During this process, interdiffusion occurs between the fuel, cladding, and fission products, which can result in the formation of interaction zones on the inner surface of the cladding that can become brittle or may contain relatively low-melting phases.
The result of this process can be cracking and failure of the cladding. Minimal detailed information on FCCI in irradiated metallic SFR fuels is available in the literature.
Thus, in order to facilitate an increased understanding of FCCI, this chapter describes results that have been generated from the destructive examinations of individual fuel elements that were irradiated in the Experimental Breeder Reactor-II over the course of a thirty-year timeframe.
This chapter particularly focuses on any interaction zones that developed on the inner surface of the cladding. Three examination techniques were employed to characterize FCCI in these fuel elements: optical metallography, electron probe micro-analysis, and scanning electron microscopy.
The results of these examinations were evaluated and compared to provide information about FCCI and what effects it could have on fuel performance.
Fuel elements that included U-Zr or U-Pu-Zr alloy fuels and HT-9, D9, or Type 316 stainless steel cladding were assessed.
The irradiation conditions, cladding type, and axial location on fuel elements, where the thickest layers could be expected to develop, were identified, and it was found that the largest interaction zones developed at the combined high-power and high-temperature regions of the fuel elements and for the fuel elements with U-Pu- Zr alloy fuel and D9 stainless steel cladding.
The most prevalent, non-cladding constituent observed in the developed interaction layers were the lanthanide fission products.
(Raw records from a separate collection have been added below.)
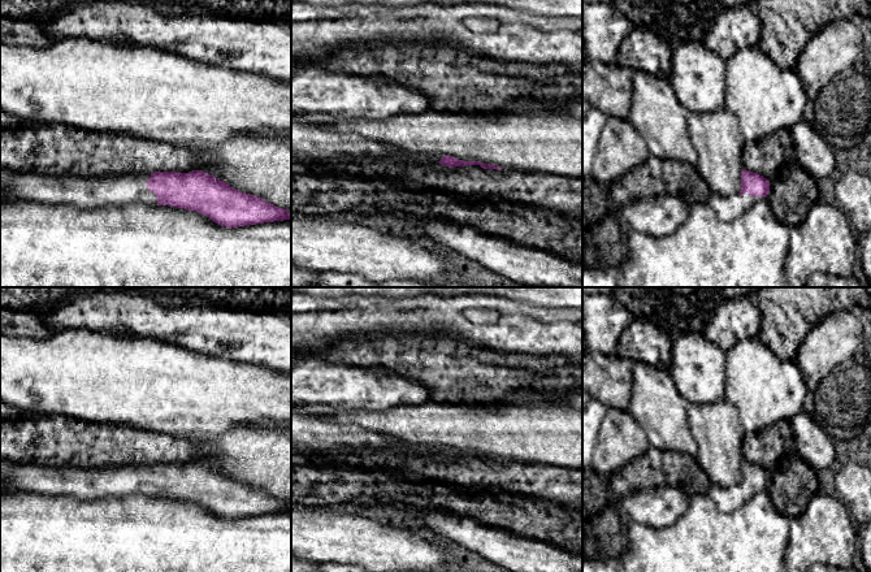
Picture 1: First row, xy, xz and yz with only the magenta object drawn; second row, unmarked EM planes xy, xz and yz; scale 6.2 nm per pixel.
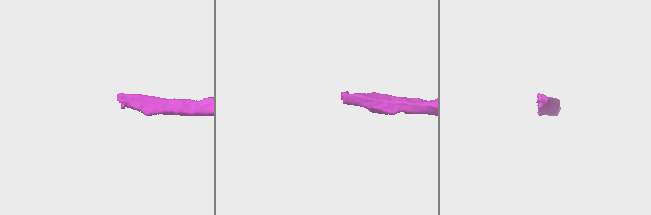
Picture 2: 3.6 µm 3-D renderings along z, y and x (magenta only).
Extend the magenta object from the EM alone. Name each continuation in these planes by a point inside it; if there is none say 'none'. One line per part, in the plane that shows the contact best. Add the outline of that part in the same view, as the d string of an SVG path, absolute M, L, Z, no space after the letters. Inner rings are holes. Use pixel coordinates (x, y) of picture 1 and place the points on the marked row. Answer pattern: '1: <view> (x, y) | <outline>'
1: xy (112, 190) | M0 170L0 202L30 200L81 208L157 205L157 196L147 188L150 178L151 173L74 177Z

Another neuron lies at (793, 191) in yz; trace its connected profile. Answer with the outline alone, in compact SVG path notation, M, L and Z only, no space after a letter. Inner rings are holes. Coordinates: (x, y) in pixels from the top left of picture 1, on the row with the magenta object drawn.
M792 159L781 165L770 181L770 192L766 199L781 224L798 225L810 208L819 202L818 179Z

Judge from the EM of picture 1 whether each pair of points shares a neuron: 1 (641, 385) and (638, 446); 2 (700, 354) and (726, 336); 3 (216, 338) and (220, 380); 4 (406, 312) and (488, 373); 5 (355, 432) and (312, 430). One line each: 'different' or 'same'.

Microalloying technology is widely used in the steel industry to improve the mechanical properties of structural steels, in which the strength and toughness are improved by the refinement of ferrite grain size.
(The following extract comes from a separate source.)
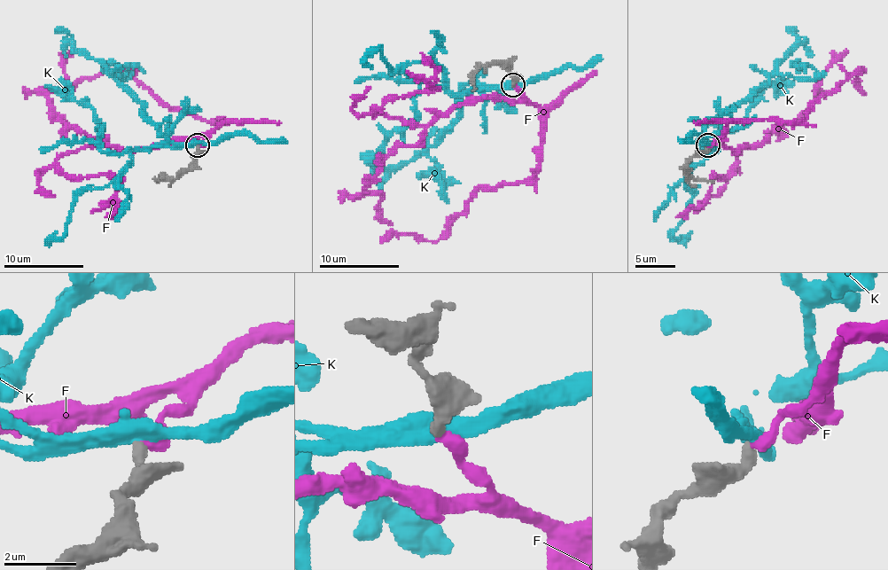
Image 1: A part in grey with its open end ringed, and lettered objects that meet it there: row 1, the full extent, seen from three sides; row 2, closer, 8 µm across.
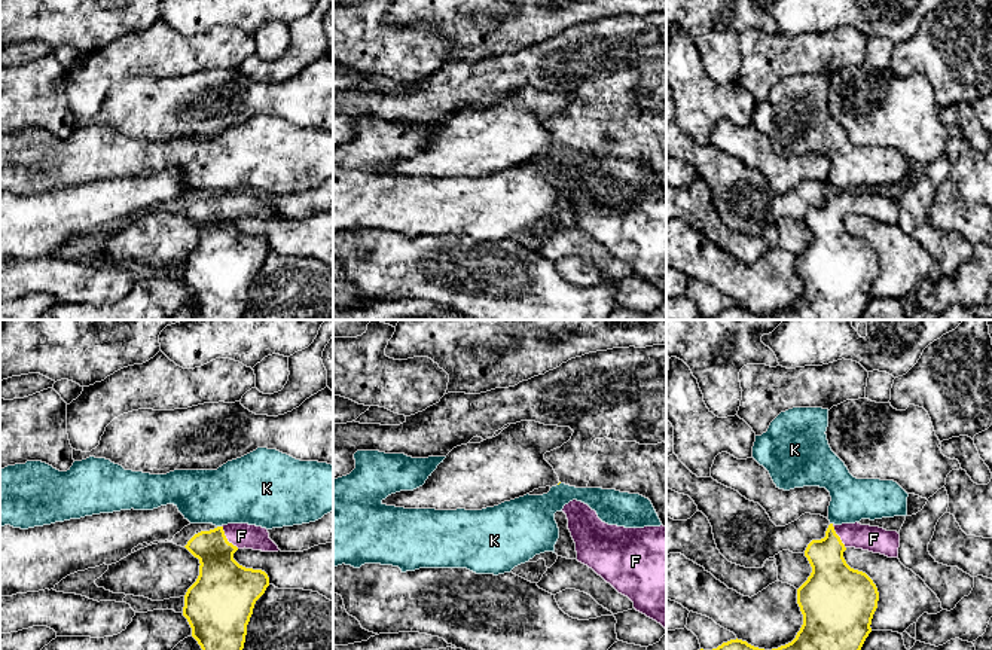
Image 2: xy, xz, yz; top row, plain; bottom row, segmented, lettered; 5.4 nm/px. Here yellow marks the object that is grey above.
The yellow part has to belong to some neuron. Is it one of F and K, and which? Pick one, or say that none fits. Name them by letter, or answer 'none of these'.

Chapter 5 explains the importance of microalloying elements in controlling the microstructures and properties of quenched and tempered (QT) RPV steels. First, we give a brief description of the physical metallurgy of prior austenite grain refinement in microalloyed steels.
The critical microalloying element for prior austenite grain size control is shown to be titanium, which forms carbonitrides, able to pin prior austenite grain boundaries during heat treatment.
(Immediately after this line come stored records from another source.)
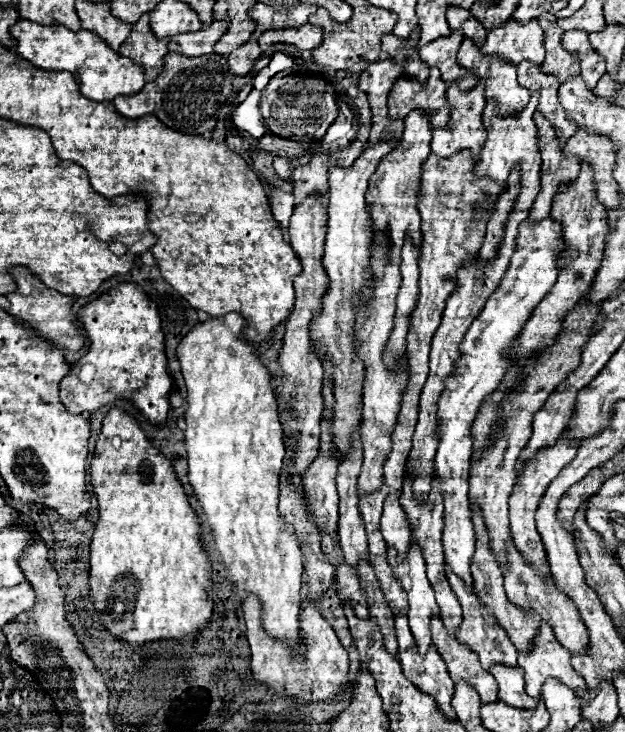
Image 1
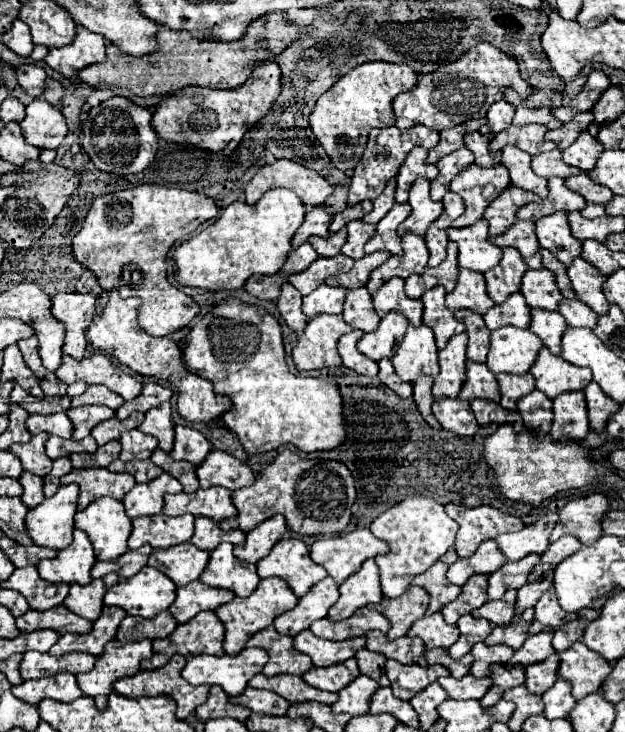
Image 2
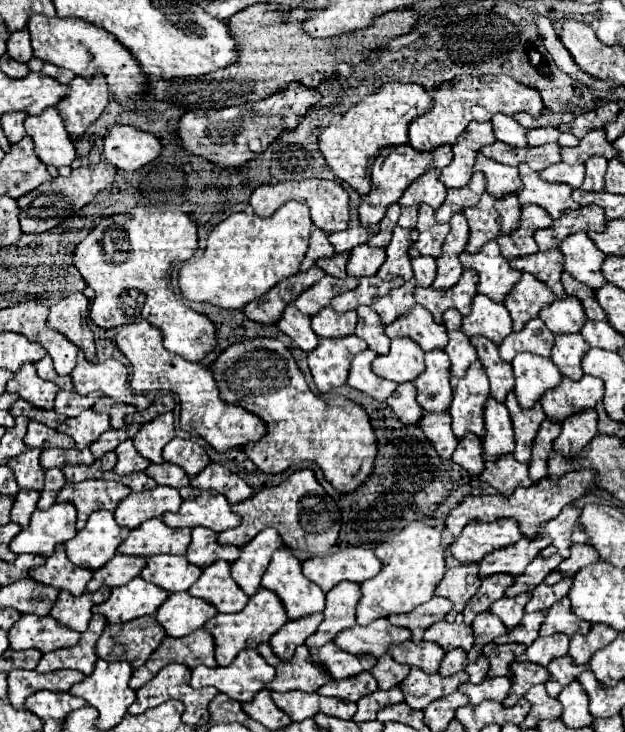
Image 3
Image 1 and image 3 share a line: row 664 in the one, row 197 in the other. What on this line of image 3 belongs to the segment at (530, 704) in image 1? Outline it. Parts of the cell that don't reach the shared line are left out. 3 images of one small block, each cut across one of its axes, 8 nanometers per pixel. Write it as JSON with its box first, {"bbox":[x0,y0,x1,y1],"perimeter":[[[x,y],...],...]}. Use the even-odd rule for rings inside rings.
{"bbox":[474,154,520,198],"perimeter":[[[478,154],[474,168],[478,172],[482,172],[488,180],[486,192],[494,198],[504,198],[508,194],[518,194],[520,192],[520,176],[518,176],[518,168],[512,166],[504,166],[500,162],[488,160],[486,156]]]}

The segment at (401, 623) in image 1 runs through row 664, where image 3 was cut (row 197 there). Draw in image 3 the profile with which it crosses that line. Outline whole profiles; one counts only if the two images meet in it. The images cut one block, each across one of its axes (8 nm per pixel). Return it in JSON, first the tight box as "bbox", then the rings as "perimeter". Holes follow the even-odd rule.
{"bbox":[398,170,446,230],"perimeter":[[[428,170],[426,174],[422,174],[416,182],[412,182],[406,192],[402,194],[402,198],[398,200],[402,214],[398,220],[398,226],[414,230],[416,228],[416,214],[420,204],[428,204],[434,210],[440,208],[440,204],[446,198],[446,186],[438,180],[440,170]]]}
Secondly, attention is drawn to experimental results from the literature that demonstrate prior austenite grain coarsening in simulated coarse-grained heat-affected-zones (CGHAZs) in certain grades of non-microalloyed RPV steel.
Finally, we discuss the microstructures and mechanical properties of simulated heat-affected-zones (HAZs) in A508 and A533 steels.
Chapter 6 provides a brief history of magnetic confinement fusion power plant conceptual designs, beginning with the early development in 1970, focusing on tokamaks. In addition, the evolution of six more magnetic concepts (stellarator, spherical tori, field reversed configurations, reversed-field pinches, spheromaks, and tandem mirrors) is highlighted.
The key issues encountered are discussed, including the technological obstacles and the elements necessary for economic competitiveness. Extensive R&D programs and international collaboration in all areas of fusion research led to a wealth of information generated and analyzed.
As a result, fusion promises to be a major part of the energy mix in the 21st century and beyond. In Chapter 7, higher power LH wave (1.5MW) is injected into the diverted plasma with a slightly asymmetric spectrum.
Dominant electron heating and current profile control are investigated with numerical simulation. Plasma heating by electron Landau interaction results in operation scenarios of preferentially dominant electron heating.
Due to the off-axis driven current, an optimized q-profile is formed, and an enhanced confinement regime with a steep electron temperature gradient is produced. The clear decrease of the electron thermal conductivity in the LH power deposition region shows that an electron-ITB is developed.
The establishment of the current profile like in the hybrid scenario is studied under the condition of dominant electron heating in HL-2A.